Speaking with Samantha Selinger-Morris on The Morning Edition podcast, our international and political editor Peter Hartcher delves into the transcontinental influence of Trump’s “Make America Great Again” mindset, and the hidden announcement sparking a new level of global interference not seen from the US since the end of the Cold War.
Click the player or watch the video below to listen to the full episode, or read on for an edited extract of the conversation.
Selinger-Morris: You’ve written about a monumental announcement … that Donald Trump said on Thursday, about how he plans to export his MAGA revolution to the world. So what did he say?
Hartcher: Until now ... a lot of this stuff has been; you could interpret it as just Trump mouthing off, rather than structured into government policy. But on Thursday, US time, last week, the administration notified the Congress that they were going to create a new office within the State Department.
They gutted, they cut, by something like 80 per cent the existing Bureau of Human Rights … and they have created something called the Office of Natural Rights, which is a new thing, new phenomenon. And it seems that this is the vehicle by which [they] will spread their values abroad through the State Department and its machinations.
The Office of Natural Rights is going to be opposed to digital censorship, as they call it, mass migration, restrictions on religious freedom, and numerous other assaults on democratic self-governance.
The one that Marco Rubio has most emphasised in the last couple of weeks in an interview in the US was the right of countries to … come up with their own definitions of free speech.
Selinger-Morris: The backdrop to all of this is that our eSafety Commissioner, Julie Inman Grant, has been battling, well, with Elon Musk, I believe it was at the time, to get a video taken down on X. So what sort of struggles might we see, going forward?

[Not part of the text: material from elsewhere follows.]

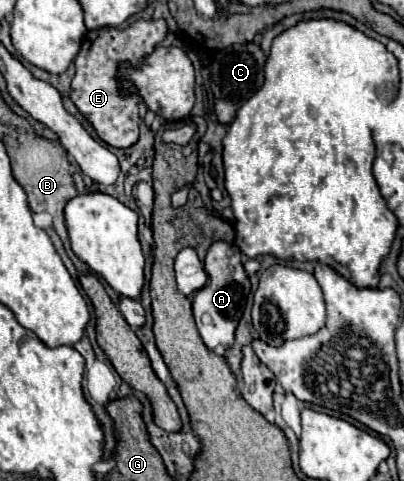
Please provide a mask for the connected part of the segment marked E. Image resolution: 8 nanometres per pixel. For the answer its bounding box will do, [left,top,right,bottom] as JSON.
[71,19,169,147]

Hartcher: Well, according to the Trump view of the world, an American corporation or entity can do what it likes, and say what it likes, and any country that attempts to regulate, control or limit that in any way is going to be subject to punishment.
Last week, as part of this whole agenda, the US State Department announced they would put a visa ban on anyone from any country who’s complicit in what he called censorship in America. So on that definition, anybody in the Australian government who has got any involvement with the policy to ban, for example, kids under 16 from social media, would earn a visa ban from the US, who knows, maybe including the [Australian] prime minister himself, since it’s his policy. So this is the beginning.